In Australia that equates to about $6 per song (for the main cities), as regional cities have a lower fee and then there are separate fees paid for when the song is played, like prime time hours or graveyard hours. In some cases the artists pay to get themselves played and they don’t even know it as it’s charged back to them by the label via miscellaneous expenses.

Also the $6 fee is paid just to the songwriters not the recording act. Since Taylor writes his own songs, he is okay in that department as he would get the payment.

But streaming services charge us $9.99 per month to access a catalogue of music. The math doesn’t work and suddenly piracy looks more appealing of that fee goes up.

Taylor doesn’t have a problem with streaming services for what they are trying to do, but he has a problem with them, when they spend millions of dollars on buildings and then more millions on decking out those buildings for offices and then more millions on flying private and more millions on wages while the artists who bring people to their service are not experiencing the same share of those millions.

But hang on a second, the label he’s signed deals with also spend millions of dollars meant for the artists on the same thing.

Steve Miller said something similar about the recording industry and the RNR Hall Of Fame people at his RNR HoF induction, how they take so much money from the artists and they don’t compensate the artist fairly.

The problem that I have as a fan of music is this;

Artists on a label sell their masters to the record labels for a fee.

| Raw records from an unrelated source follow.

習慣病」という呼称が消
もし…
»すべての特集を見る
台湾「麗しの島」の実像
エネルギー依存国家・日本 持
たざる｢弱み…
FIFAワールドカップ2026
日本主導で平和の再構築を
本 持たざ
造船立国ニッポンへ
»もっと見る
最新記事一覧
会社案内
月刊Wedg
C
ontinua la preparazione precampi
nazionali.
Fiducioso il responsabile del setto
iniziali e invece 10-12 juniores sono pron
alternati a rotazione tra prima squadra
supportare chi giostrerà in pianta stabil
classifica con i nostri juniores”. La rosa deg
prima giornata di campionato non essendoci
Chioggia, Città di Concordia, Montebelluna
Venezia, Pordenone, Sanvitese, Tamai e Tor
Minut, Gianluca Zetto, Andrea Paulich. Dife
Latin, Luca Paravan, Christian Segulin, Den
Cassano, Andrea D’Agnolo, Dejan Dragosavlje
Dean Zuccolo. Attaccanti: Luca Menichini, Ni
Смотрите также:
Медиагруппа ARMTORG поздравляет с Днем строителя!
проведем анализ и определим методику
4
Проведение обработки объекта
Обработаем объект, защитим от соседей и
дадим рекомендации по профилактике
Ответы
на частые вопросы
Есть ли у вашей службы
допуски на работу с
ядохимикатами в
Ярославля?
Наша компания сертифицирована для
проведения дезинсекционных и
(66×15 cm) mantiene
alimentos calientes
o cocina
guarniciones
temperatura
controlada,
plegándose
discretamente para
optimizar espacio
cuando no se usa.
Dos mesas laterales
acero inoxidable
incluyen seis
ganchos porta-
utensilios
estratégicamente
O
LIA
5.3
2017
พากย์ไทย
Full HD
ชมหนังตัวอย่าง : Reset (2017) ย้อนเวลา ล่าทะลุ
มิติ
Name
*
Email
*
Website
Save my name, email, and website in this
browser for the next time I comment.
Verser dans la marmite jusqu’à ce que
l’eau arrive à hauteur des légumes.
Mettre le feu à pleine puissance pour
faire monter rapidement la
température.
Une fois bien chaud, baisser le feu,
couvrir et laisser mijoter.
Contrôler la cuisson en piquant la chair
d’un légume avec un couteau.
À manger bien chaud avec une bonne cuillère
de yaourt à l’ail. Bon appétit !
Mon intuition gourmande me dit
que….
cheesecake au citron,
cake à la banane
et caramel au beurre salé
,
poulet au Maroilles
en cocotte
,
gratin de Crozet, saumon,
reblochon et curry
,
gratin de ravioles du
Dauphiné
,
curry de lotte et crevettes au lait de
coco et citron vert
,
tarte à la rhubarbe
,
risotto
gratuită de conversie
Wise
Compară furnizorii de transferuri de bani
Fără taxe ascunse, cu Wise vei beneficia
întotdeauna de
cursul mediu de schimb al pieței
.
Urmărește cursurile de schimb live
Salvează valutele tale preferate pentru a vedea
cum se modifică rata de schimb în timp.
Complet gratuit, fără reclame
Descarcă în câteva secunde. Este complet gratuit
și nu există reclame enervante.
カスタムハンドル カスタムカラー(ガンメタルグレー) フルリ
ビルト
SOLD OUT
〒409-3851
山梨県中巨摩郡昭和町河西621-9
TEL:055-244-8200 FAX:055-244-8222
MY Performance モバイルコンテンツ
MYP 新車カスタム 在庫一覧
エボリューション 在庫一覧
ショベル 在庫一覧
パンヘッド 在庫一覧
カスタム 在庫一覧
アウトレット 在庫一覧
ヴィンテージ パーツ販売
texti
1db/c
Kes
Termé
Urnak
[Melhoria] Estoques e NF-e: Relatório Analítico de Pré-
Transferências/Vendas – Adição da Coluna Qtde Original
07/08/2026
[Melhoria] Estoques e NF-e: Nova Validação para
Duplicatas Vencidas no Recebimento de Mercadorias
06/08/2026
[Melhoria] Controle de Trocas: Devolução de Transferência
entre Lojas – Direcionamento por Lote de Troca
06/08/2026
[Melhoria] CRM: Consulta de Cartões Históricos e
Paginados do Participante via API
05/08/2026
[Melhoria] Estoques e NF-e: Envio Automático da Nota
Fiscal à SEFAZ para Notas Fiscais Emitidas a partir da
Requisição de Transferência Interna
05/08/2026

They are compensated at that point in time. Some for a lot more if they are successful and others for peanuts because they didn’t know any better.

The labels are aware of this power they have and since they are offering the cash, they want a return on investment. So the label benefits in this streaming era because they hold the masters.

Get your masters back like Motley and Metallica and suddenly you will benefit as well.